Friday, June 1, 2018

Rain and Prayer

One of the greatest benefits of our tradition is the spiritual discipline of the Office. Morning and Evening Prayer are the primary daily prayers in our denomination (with a midday and compline/night office as well). This is from the Benedictine tradition, which is the primary Western monastic expression of this way of life. Students of the early church are aware of the many individuals and groups who sought to live lives consecrated to the Lord. They are our great spiritual teachers on prayer because so much of their life is focused on the work and discipline of prayer (just as scholars are a more focused expression of study, missionaries are a more focused expression of the apostolic vocation, and other ministers--teaching, healing, serving the poor and needy, administrators, choirs, and others--are each practitioners of the ministries in which we all engage).

I have heard people who criticize monastics, but I think it is unfair. Historically, some of the greatest missionaries of the church were monks. Monks copied scriptures and other ancient manuscripts and without them much of our Christian heritage would be lost. And above all, the way of holiness in which we are all walking, can be informed by the experiences and insights of those who do more completely and intensely what we all try to do in our own ways.

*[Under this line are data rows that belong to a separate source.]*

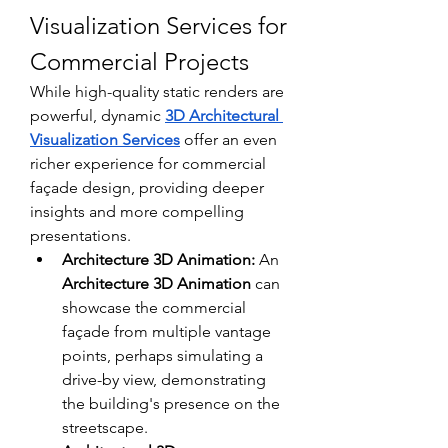
Visualization Services for 
Commercial Projects
While high-quality static renders are 
powerful, dynamic 
3D Architectural 
Visualization Services
 offer an even 
richer experience for commercial 
façade design, providing deeper 
insights and more compelling 
presentations.
Architecture 3D Animation:
 An 
Architecture 3D Animation
 can 
showcase the commercial 
façade from multiple vantage 
points, perhaps simulating a 
drive-by view, demonstrating 
the building's presence on the 
streetscape. 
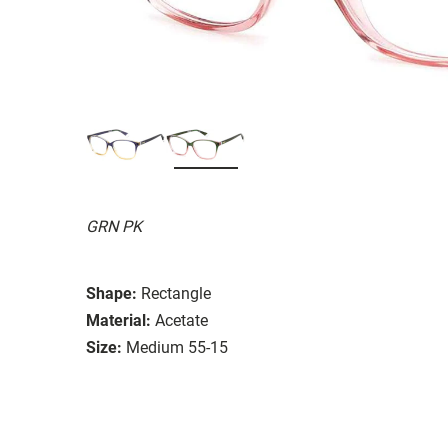
GRN PK
Shape:
Rectangle
Material:
Acetate
Size:
Medium 55-15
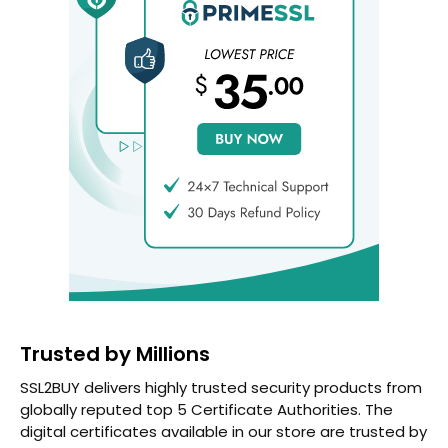
Trusted by Millions
SSL2BUY delivers highly trusted security products from
globally reputed top 5 Certificate Authorities. The
digital certificates available in our store are trusted by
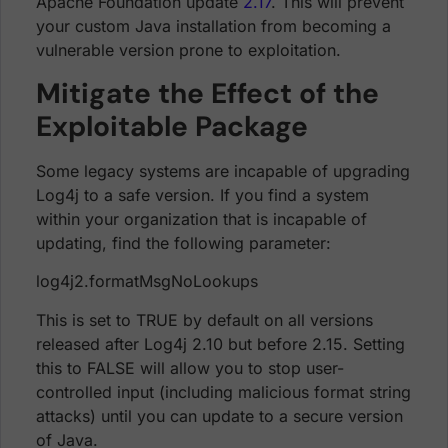
Apache Foundation update
2.17
. This will prevent
your custom Java installation from becoming a
vulnerable version prone to exploitation.
Mitigate the Effect of the
Exploitable Package
Some legacy systems are incapable of upgrading
Log4j to a safe version. If you find a system
within your organization that is incapable of
updating, find the following parameter:
log4j2.formatMsgNoLookups
This is set to TRUE by default on all versions
released after Log4j 2.10 but before 2.15. Setting
this to FALSE will allow you to stop user-
controlled input (including malicious format string
attacks) until you can update to a secure version
of Java.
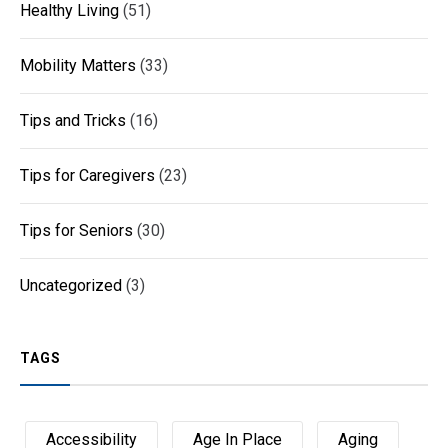
Healthy Living
(51)
Mobility Matters
(33)
Tips and Tricks
(16)
Tips for Caregivers
(23)
Tips for Seniors
(30)
Uncategorized
(3)
TAGS
Accessibility
Age In Place
Aging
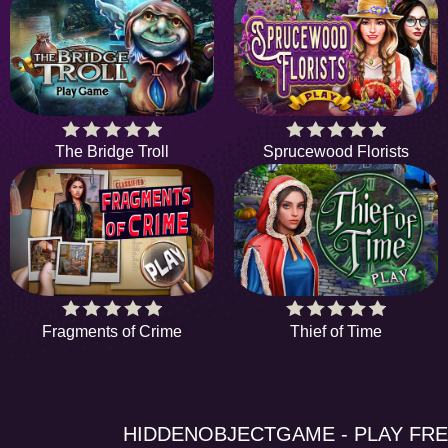
The Bridge Troll
Sprucewood Florists
Fragments of Crime
Thief of Time
HIDDENOBJECTGAME - PLAY FR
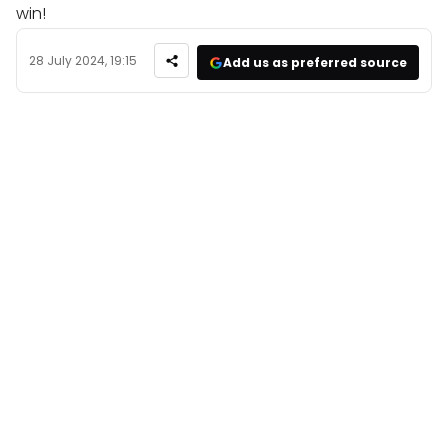
win!
28 July 2024, 19:15
Add us as preferred source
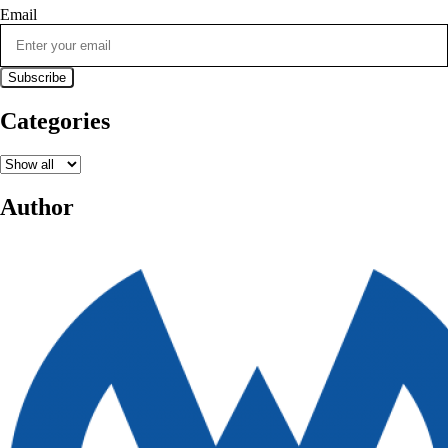
Email
Categories
Author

This morning we have had intermittent rain, some of it quite heavy. The big, high church roof (for an otherwise a relatively small space) creates a wonderful background for prayer when the rain falls. Today was very meditative, but at one point the rain came much harder and louder. As the church echoed with the drumming melody, we prayed together the assigned Canticle 10.
Seek the Lord while He wills to be found; call upon Him when He draws near.
Let the wicked forsake their ways and the evil ones their thoughts; And let them turn to the Lord, and He will have compassion, and to our God for He will richly pardon.
For My thoughts are not your thoughts, nor your ways My ways says the Lord.
For as the heavens are higher than the earth, so are My ways higher than your ways, and My thoughts than your thoughts.
For as RAIN and snow fall from the heavens and return not again, but water the earth, bringing forth life and giving growth, seed for sowing and bread for eating, SO is MY WORD that goes forth from My mouth; it will not return to me empty; but will accomplish that which I have purposed and prosper in that for which I sent it.

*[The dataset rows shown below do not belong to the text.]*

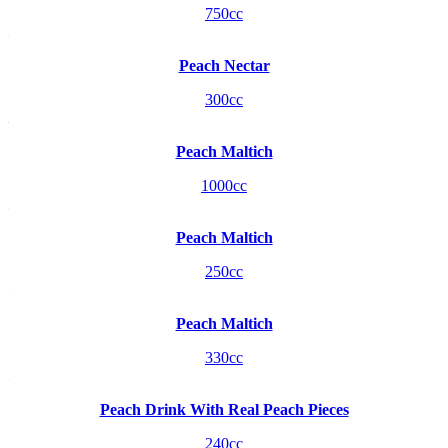
750cc
Peach Nectar
300cc
Peach Maltich
1000cc
Peach Maltich
250cc
Peach Maltich
330cc
Peach Drink With Real Peach Pieces
240cc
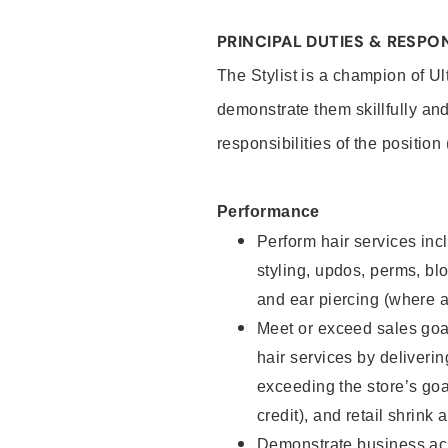
PRINCIPAL DUTIES & RESPON
The Stylist is a champion of U
demonstrate them skillfully and
responsibilities of the position
Performance
Perform hair services incl
styling, updos, perms, bl
and ear piercing (where a
Meet or exceed sales goal
hair services by deliveri
exceeding the store’s goal
credit), and retail shrink 
Demonstrate business acu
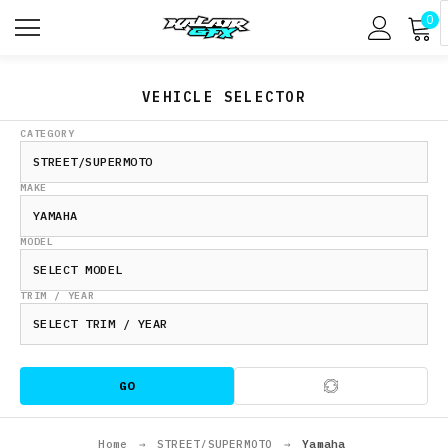
0
VEHICLE SELECTOR
CATEGORY
MAKE
MODEL
TRIM / YEAR
GO
Home
→
STREET/SUPERMOTO
→
Yamaha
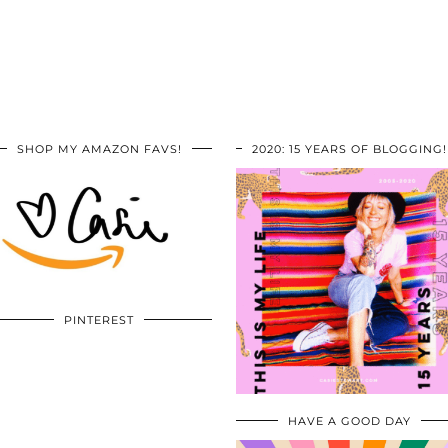
SHOP MY AMAZON FAVS!
2020: 15 YEARS OF BLOGGING!
PINTEREST
HAVE A GOOD DAY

The Word spoken through the prophets, the word written in Sacred scripture, the word preached and proclaimed by evangelists and ministers--that Word is incarnate in Jesus, God the Son. Jesus' work is effective and will not be empty. Whatever the state of the world, whatever the state of the church, whatever the state of our hearts and souls...whatever things appear and are, the Word is at work, like falling rain, bringing life.

Hearing the rain and declaring it is a sacramental of the Word, was a very profound experience today. Every Friday we proclaim this canticle from Isaiah 55. Every Friday those words are spoken by the lips of those gathered together, and we know it mostly by heart, and our hearts are being filled with life and God is accomplishing His purpose a bit more in each of us.

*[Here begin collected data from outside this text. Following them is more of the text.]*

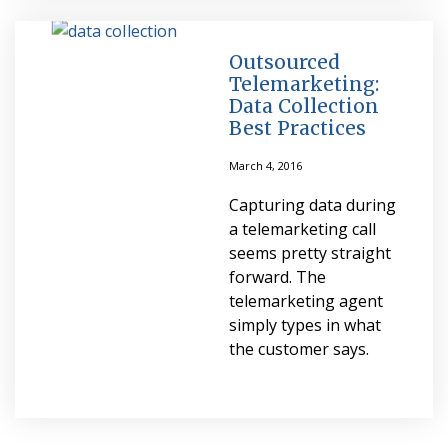
Outsourced
Telemarketing:
Data Collection
Best Practices
March 4, 2016
Capturing data during
a telemarketing call
seems pretty straight
forward. The
telemarketing agent
simply types in what
the customer says.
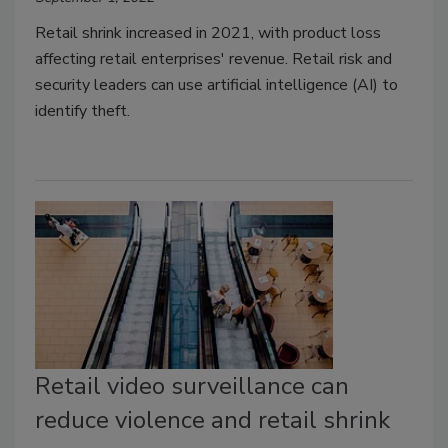
Retail shrink increased in 2021, with product loss
affecting retail enterprises' revenue. Retail risk and
security leaders can use artificial intelligence (AI) to
identify theft.
Retail video surveillance can
reduce violence and retail shrink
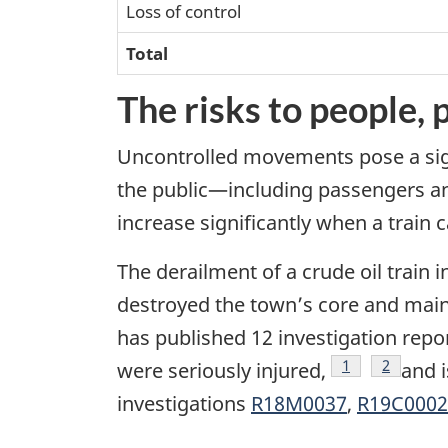
Loss of control
Total
The risks to people,
Uncontrolled movements pose a sign
the public—including passengers and
increase significantly when a train
The derailment of a crude oil train 
destroyed the town’s core and main
has published 12 investigation re
Footnote
1
Footnote
2
were seriously injured,
and i
investigations
R18M0037
,
R19C0002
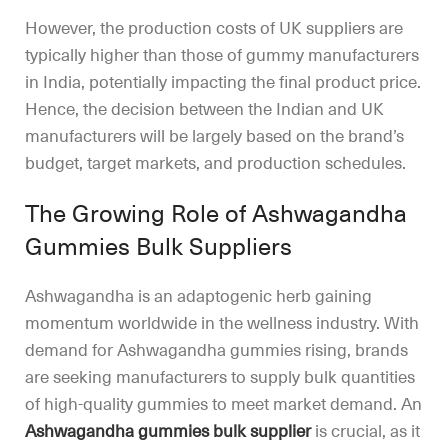
However, the production costs of UK suppliers are
typically higher than those of gummy manufacturers
in India, potentially impacting the final product price.
Hence, the decision between the Indian and UK
manufacturers will be largely based on the brand’s
budget, target markets, and production schedules.
The Growing Role of Ashwagandha
Gummies Bulk Suppliers
Ashwagandha is an adaptogenic herb gaining
momentum worldwide in the wellness industry. With
demand for Ashwagandha gummies rising, brands
are seeking manufacturers to supply bulk quantities
of high-quality gummies to meet market demand. An
Ashwagandha gummies bulk supplier
is crucial, as it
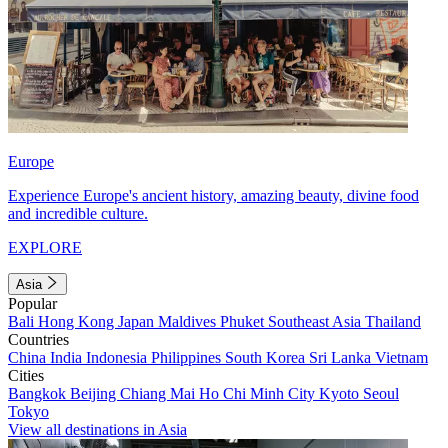
Europe
Experience Europe's ancient history, amazing beauty, divine food
and incredible culture.
EXPLORE
Asia
Popular
Bali
Hong Kong
Japan
Maldives
Phuket
Southeast Asia
Thailand
Countries
China
India
Indonesia
Philippines
South Korea
Sri Lanka
Vietnam
Cities
Bangkok
Beijing
Chiang Mai
Ho Chi Minh City
Kyoto
Seoul
Tokyo
View all destinations in Asia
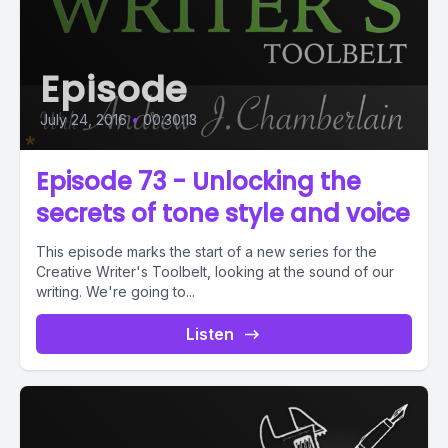
Episode
July 24, 2016
•
00:30:13
Episode 73 - Unlocking the
secrets of tone style and voice
This episode marks the start of a new series for the
Creative Writer's Toolbelt, looking at the sound of our
writing. We're going to...
Listen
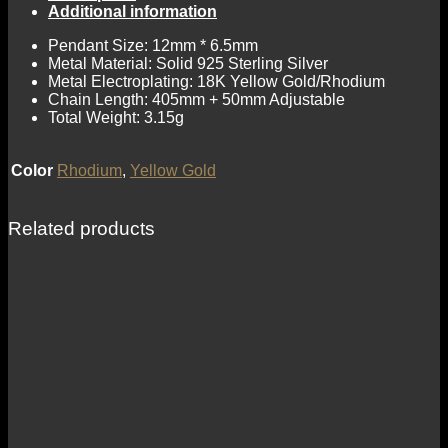
Additional information
Pendant Size: 12mm * 6.5mm
Metal Material: Solid 925 Sterling Silver
Metal Electroplating: 18K Yellow Gold/Rhodium
Chain Length: 405mm + 50mm Adjustable
Total Weight: 3.15g
Color
Rhodium
,
Yellow Gold
Related products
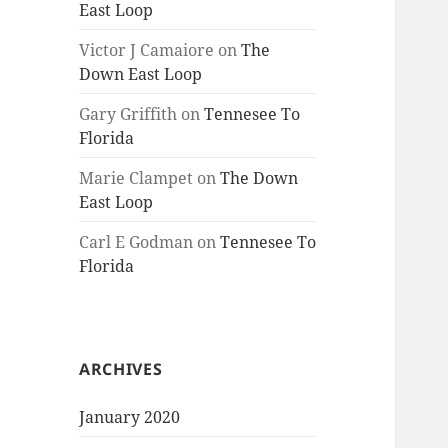
East Loop
Victor J Camaiore
on
The
Down East Loop
Gary Griffith
on
Tennesee To
Florida
Marie Clampet
on
The Down
East Loop
Carl E Godman
on
Tennesee To
Florida
ARCHIVES
January 2020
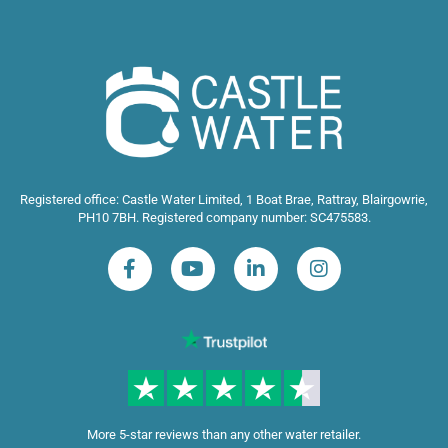
Registered office: Castle Water Limited, 1 Boat Brae, Rattray, Blairgowrie,
PH10 7BH. Registered company number: SC475583.
More 5-star reviews than any other water retailer.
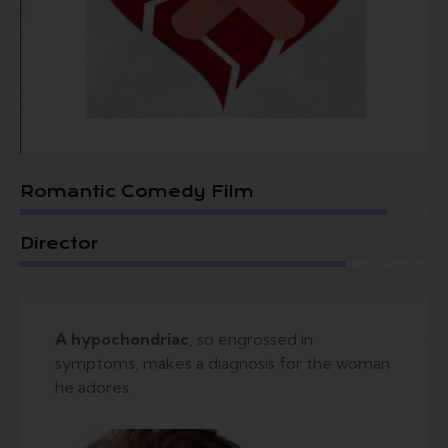
Romantic Comedy Film
Director
A hypochondriac
, so engrossed in
symptoms, makes a diagnosis for the woman
he adores.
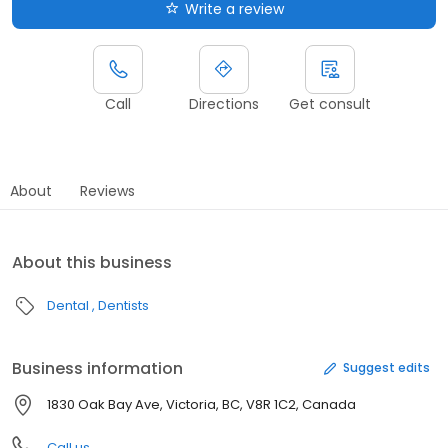
Write a review
Call
Directions
Get consult
About
Reviews
About this business
Dental
Dentists
Business information
Suggest edits
1830 Oak Bay Ave, Victoria, BC, V8R 1C2, Canada
Call us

The monk way is for you and me. The office, praying Scripture (the Word) and encountering Jesus (the Word made flesh); and God doing the slow work of growing His kingdom (like a mustard seed or a woman kneading dough into enough loaves of bread to feed hundreds and hundreds).

Thy Kingdom Come! Thy will be done!
we also prayed this today, in the rainy echoes of our little church.
I hope all who read this are inspired to learn the Benedictine way and the discipline of praying Sacred  Scripture.